Text:
So. If this is falling down I dun wanna get up. 😉
November 13, 2014 - 12:25 pm
So much to talk about I scarcely know where to begin.
Adventures in Home Ownership is approaching the wrap-up of the first big push. Since mid-March I’ve woken up every morning with a list of things I needed to accomplish for the house, and I’m starting to see the bottom of it creeping up. There are still a very large number of things I’d *like* to do, in an abstract “wouldn’t it be nice if…” sort of way, but the “must be completed for house to function” list is decidedly short. Just a few more small but fussy tasks in the downstairs bathroom, some work in the studio, and a couple contractor days. It’s good that the end is in sight because I’ve lost all enthusiasm for the work.
We got a new kitten, Calcifer:
He’s named after a character from Howl’s Moving Castle, which is one of our household’s favorite movies. The obligate cute kitten photos will commence:
And also ob-video:
So, uhm, that’s been a distraction. We were hoping Mickey would like having a kitten friend. He was unconsolable after Pook died; I didn’t sleep for several weeks because he was so needy. Unfortunately, so far he’s terrified. He’s about 14 lbs. The kitten is not yet 2. Silliness.
I’ve been working on a quilt:
It has taken over the living room:
I’m not allowing myself to play with my newest toy until it’s put away, and I’m not willing to put it away until the top is pieced since arranging all the hexes the way I wanted was a bit of a nightmare. But I have a beautiful new custom made wheel from Tom Livernois waiting for me, tucked in between the cutting table and the ironing board where it’s safe:
I’m planning to spin yarn for a Curl. As soon as the quilt top is together. Because we really do need the gaming table, game shelf, and couches to be accessible. And I need a studio to work in so I stop doing this whenever I embark on a big new project.
three more rows to go!
September 10, 2014 - 9:28 am
Yesterday I continued sewing up the hexagons from the one block wonder quilt, and have them all complete. I haven’t decided how I want to assemble the quilt, though.
There’s not a lot of contrast in the fabric, not are there any quiet sections to give the eye resting places, so I’m having a hard time getting the sense of motion I would like. It sort of looks like a big blob. I love each hex by itself, but when cozied up to its neighbors I can’t find an arrangement that is pleasing. I feel like I may need to add some solid colored hexes to stand off the swirls. It is certainly a fun and rewarding exercise to make these, though!

Dataset excerpt:
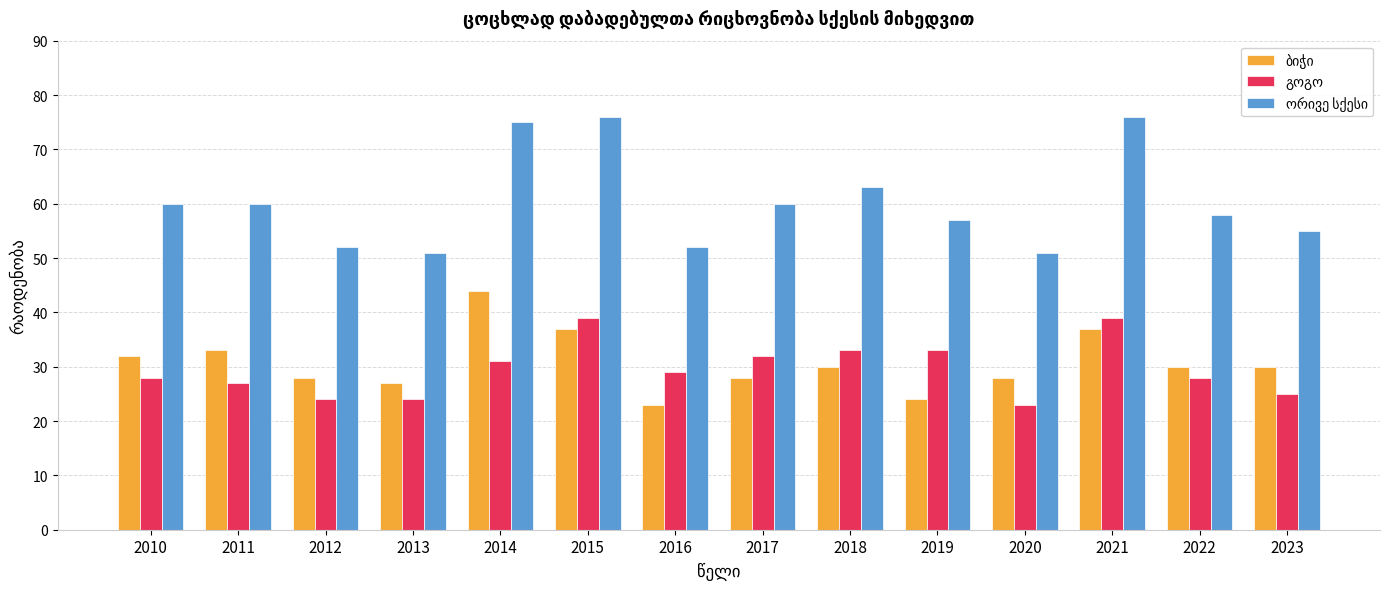

At how many categories does at least one series exceed 36?

14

Job 1: According to the blog post, which movie is the new kitten Calcifer named after?
Job 2: Reproduce everything in the blog post from "I’ve been working" down to "rows to go!", word for word.

Answer section 1: Howl's Moving Castle

Answer section 2:
I’ve been working on a quilt:
It has taken over the living room:
I’m not allowing myself to play with my newest toy until it’s put away, and I’m not willing to put it away until the top is pieced since arranging all the hexes the way I wanted was a bit of a nightmare. But I have a beautiful new custom made wheel from Tom Livernois waiting for me, tucked in between the cutting table and the ironing board where it’s safe:
I’m planning to spin yarn for a Curl. As soon as the quilt top is together. Because we really do need the gaming table, game shelf, and couches to be accessible. And I need a studio to work in so I stop doing this whenever I embark on a big new project.
three more rows to go!